One of Notley’s fondest moments since assuming her new role was during an anniversary celebration held on a conservation easement along the Stillwater River, a few miles outside of Whitefish.
"There's so many people that came to celebrate the 40th who have done so much in their own spheres over the years, but also in support of the Land Trust,” she said. “It just coalesced into a moment of: This is a good thing.”
The Kohrs family, who own the property, conserved 600 acres of working farmland and riparian forest along the river. Notley said bears found in Glacier National Park frequent the property.
Since January, the Flathead Land Trust has already completed four easements, which Notley said was high compared to other years. Easements are important in preserving the land that attracted many people to the Flathead Valley in the first place, she said.
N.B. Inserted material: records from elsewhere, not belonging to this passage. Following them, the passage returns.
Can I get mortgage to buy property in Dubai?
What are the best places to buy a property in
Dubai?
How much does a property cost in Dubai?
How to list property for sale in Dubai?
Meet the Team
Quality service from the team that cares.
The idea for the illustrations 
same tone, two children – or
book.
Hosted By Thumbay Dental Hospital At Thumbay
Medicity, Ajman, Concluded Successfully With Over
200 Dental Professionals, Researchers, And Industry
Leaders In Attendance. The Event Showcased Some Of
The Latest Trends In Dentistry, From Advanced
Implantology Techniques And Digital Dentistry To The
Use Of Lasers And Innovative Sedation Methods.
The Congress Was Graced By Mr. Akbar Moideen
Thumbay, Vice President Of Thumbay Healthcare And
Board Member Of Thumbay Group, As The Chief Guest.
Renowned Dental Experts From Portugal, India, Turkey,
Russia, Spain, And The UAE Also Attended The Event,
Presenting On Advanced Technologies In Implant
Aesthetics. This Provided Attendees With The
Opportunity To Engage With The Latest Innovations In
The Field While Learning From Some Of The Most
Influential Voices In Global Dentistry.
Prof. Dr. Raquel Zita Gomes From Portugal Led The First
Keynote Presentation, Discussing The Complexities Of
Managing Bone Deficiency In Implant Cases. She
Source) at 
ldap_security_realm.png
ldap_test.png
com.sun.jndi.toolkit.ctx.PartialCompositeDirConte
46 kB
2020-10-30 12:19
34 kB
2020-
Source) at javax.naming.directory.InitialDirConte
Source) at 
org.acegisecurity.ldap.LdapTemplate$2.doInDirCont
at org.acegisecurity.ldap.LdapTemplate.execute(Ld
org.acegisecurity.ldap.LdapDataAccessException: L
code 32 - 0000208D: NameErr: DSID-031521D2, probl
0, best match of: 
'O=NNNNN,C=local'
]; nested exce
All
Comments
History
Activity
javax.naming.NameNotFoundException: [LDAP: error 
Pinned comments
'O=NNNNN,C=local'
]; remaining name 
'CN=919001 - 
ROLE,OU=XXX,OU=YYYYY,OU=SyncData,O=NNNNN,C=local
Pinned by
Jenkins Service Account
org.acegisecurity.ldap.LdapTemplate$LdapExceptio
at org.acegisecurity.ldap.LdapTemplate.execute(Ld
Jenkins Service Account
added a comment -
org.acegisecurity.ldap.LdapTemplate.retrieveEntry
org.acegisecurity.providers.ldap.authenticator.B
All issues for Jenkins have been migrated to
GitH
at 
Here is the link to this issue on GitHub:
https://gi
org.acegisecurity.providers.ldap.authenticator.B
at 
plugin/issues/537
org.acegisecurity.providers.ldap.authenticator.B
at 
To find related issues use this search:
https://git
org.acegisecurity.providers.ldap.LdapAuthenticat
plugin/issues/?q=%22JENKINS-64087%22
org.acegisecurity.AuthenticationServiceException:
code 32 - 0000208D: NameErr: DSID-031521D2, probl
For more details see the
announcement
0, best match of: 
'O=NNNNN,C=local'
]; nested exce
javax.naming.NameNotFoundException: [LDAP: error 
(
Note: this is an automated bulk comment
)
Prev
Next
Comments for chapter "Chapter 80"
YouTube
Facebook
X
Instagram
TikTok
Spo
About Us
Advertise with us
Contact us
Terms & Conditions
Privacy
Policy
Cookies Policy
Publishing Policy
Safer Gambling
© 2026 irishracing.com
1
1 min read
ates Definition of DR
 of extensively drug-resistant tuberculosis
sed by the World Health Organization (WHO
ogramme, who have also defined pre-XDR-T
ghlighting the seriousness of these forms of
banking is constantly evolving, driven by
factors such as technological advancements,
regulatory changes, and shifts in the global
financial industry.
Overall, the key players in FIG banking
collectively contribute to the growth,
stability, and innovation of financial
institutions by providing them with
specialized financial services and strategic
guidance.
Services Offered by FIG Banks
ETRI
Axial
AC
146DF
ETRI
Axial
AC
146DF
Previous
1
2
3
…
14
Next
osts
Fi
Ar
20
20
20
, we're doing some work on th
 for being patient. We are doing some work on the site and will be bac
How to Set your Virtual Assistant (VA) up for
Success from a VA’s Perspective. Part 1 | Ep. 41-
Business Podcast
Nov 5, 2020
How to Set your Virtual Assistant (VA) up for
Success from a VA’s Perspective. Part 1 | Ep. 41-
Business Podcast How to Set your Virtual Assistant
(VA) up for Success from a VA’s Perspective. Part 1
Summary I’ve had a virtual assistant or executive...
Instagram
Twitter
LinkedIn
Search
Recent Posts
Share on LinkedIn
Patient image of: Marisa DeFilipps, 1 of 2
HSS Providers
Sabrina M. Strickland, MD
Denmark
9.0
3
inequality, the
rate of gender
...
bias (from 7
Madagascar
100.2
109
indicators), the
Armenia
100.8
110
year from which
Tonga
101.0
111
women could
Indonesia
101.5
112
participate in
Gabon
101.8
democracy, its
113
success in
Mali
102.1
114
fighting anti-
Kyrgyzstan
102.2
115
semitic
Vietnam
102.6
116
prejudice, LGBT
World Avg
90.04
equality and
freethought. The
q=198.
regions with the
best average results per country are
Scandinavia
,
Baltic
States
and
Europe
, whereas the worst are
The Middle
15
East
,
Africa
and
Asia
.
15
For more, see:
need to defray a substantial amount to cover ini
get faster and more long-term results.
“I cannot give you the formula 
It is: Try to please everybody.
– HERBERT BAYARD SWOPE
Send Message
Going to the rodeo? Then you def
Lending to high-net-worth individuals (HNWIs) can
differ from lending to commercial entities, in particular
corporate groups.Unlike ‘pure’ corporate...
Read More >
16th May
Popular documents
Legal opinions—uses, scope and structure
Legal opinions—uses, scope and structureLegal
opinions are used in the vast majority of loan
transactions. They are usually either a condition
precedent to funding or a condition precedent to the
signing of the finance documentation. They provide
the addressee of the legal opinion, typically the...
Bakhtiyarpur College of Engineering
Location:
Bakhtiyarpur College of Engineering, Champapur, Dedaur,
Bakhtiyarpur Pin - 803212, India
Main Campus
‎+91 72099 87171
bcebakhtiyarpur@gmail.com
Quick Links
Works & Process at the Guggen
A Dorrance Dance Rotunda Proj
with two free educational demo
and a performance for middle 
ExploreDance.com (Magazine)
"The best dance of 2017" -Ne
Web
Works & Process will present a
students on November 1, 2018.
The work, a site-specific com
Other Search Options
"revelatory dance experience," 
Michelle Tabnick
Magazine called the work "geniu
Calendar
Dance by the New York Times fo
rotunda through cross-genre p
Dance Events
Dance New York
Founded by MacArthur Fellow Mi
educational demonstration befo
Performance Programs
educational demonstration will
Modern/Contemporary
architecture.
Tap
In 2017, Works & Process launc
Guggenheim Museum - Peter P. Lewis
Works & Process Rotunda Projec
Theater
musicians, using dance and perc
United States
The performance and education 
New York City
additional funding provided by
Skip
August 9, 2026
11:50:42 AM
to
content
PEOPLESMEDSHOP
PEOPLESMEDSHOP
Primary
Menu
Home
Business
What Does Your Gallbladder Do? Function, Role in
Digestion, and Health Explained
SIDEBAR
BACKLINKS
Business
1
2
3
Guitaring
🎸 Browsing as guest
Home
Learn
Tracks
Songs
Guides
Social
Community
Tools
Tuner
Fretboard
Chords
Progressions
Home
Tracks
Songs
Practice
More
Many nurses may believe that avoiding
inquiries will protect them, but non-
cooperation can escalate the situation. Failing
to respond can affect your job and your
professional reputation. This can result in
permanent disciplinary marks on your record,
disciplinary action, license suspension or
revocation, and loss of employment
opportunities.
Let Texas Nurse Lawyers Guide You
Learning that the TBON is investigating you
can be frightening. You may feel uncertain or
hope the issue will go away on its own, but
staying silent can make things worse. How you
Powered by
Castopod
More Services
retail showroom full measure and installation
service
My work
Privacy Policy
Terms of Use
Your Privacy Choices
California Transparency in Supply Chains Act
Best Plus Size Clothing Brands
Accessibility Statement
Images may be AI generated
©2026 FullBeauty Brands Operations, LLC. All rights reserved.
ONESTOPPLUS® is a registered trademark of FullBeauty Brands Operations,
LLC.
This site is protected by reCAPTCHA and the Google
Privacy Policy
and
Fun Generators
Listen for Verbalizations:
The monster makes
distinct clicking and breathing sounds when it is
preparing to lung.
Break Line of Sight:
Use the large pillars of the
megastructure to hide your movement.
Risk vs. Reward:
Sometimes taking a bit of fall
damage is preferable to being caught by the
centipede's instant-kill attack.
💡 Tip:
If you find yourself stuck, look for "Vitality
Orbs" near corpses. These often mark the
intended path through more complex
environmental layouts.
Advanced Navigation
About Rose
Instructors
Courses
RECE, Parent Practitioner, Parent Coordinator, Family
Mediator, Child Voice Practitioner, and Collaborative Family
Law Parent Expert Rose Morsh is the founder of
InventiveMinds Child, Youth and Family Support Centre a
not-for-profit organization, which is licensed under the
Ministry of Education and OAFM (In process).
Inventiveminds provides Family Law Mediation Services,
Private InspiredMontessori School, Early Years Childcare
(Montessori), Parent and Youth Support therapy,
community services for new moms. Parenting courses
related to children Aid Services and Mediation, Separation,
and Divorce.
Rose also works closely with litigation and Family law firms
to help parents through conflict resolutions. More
“We look at what we value and we look at what drew us to this amazing place that we live in, and it’s probably not the box stores,” she said. “We shop there. Many of us do, but they’re not the draw. The draw is the largest intact ecosystem where basically all the species from 100 or 200 years ago are still here.”
Living in the woods on the east side of Flathead Lake, Notley said her property is one of her favorite places to enjoy wildlife.
She’s observed teenage grizzlies wrestling, fox, lynx, bobcat and even a mountain lion.
One day she noticed a leg sticking out of her rock garden in front of her garage. “I went to investigate, and there was a large deer carcass that had been opened and been eaten on,” she said.
After dragging the carcass across the road, she checked a game camera situated in the garden the next morning to find “the biggest mountain lion I think I’ve ever seen walking through the garden that night, probably wondering where its dinner was.”
“I’m very, very happy that this mountain lion and this deer were doing their natural thing in a piece of land that I, in the short term anyway, am custodian of,” she said.
In her new role, Notley hopes to help the Land Trust’s next 40 years be as successful as the last by bringing people from all experiences to the table.
“To which many of us have been drawn from elsewhere for the attributes that I have seen starting to slip away,” she said.